Participating in a shakedown is a felony bub!

Rudy Giuliani introduces then-candidate Donald Trump at an Iowa campaign rally in September 2016. (Source: Flickr/John Pemble, CC BY-ND 2.0)

As the House of Representatives launches its impeachment inquiry with a focus on President Trump’s efforts to pressure Ukraine, the question has been raised whether the president’s personal attorney, Rudy Giuliani, will testify before Congress.  According to CNN, Giuliani has said that he would need to consult with Trump before testifying before Congress because of the attorney-client privilege.  This reflects a fundamental misapprehension of how the attorney-client privilege might apply in these circumstances—and, indeed, whether it could provide a bulwark against compelled congressional testimony at all.

At the outset, it is unclear that much of the information of interest to Congress regarding Giuliani’s conduct would even potentially be subject to the attorney-client privilege.
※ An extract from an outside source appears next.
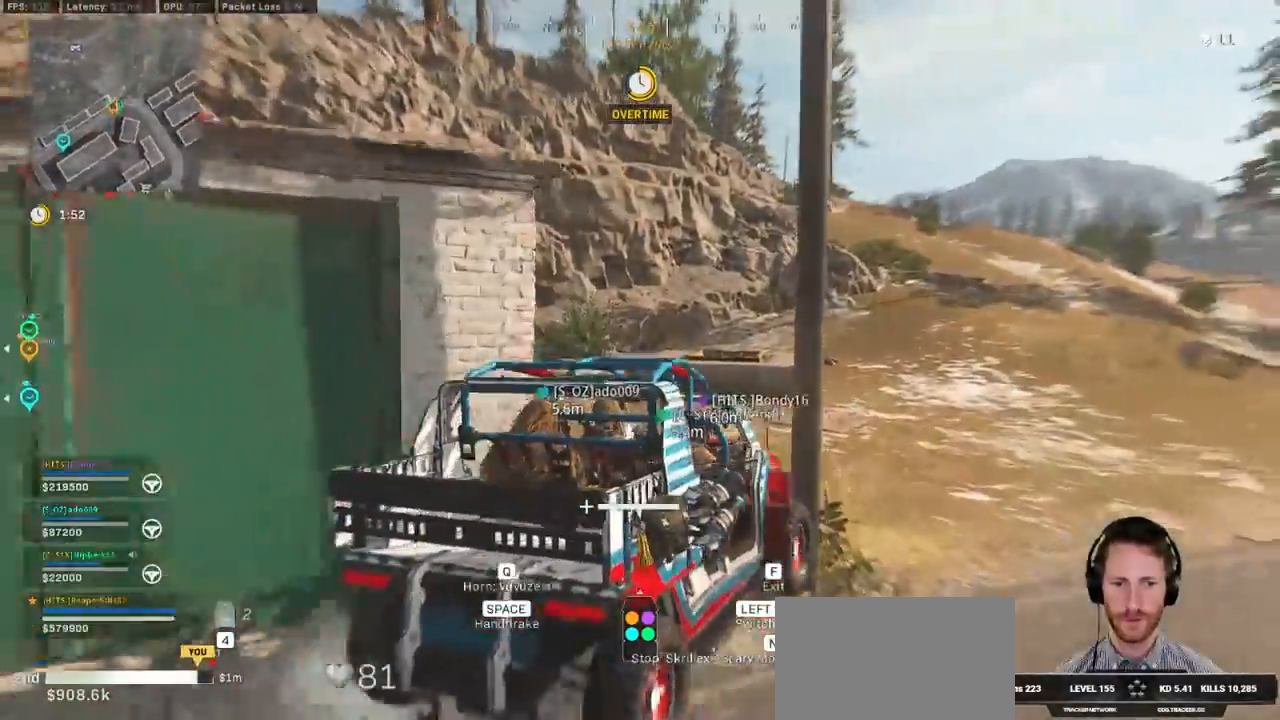
{"keys": ["d", "w"], "mouse": [], "events": [[34, "a", "up"], [217, "d", "down"]]}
The privilege exists to protect the confidential communication between a client and an attorney made for the purpose of obtaining legal advice. It does not protect, for instance, communications your attorney may have had with, say, foreign government officials—or, for that matter, with U.S. government officials.

And, of course, the privilege wouldn’t reach communications where Giuliani was not acting in his capacity as a lawyer providing legal advice. Yet Giuliani himself just told The Atlantic regarding his work in Ukraine, “I’m not acting as a lawyer. I’m acting as someone who has devoted most of his life to straightening out government.” And the conduct at issue—pushing arguments about potential corruption to foreign officials—does not appear to involve providing confidential legal advice. It is not even clear that Giuliani’s conduct constitutes legal work performed in his capacity as Trump’s attorney, even if it were charitably viewed as something other than political campaign work. 

Nor does the course of dealing, so far as it is presently known, suggest that Trump was conveying confidences to Giuliani for the purpose of receiving legal advice from him, rather than directing him to undertake other (nonlegal) activities on the president’s behalf. Directives of this sort, of course, would not be privileged. Indeed, it is not clear what legal advice the president would have needed regarding corruption in Ukraine, at least prior to recent developments. So reasonable minds might question whether any of the communications between the president and Giuliani are protected by the privilege, much less information regarding Giuliani’s other conduct and interactions with third parties.

But even positing for the sake of argument that there may be some communications on the Ukraine issues that might potentially be subject to the privilege, those residual “privileged” communications would have little protection against compelled congressional testimony.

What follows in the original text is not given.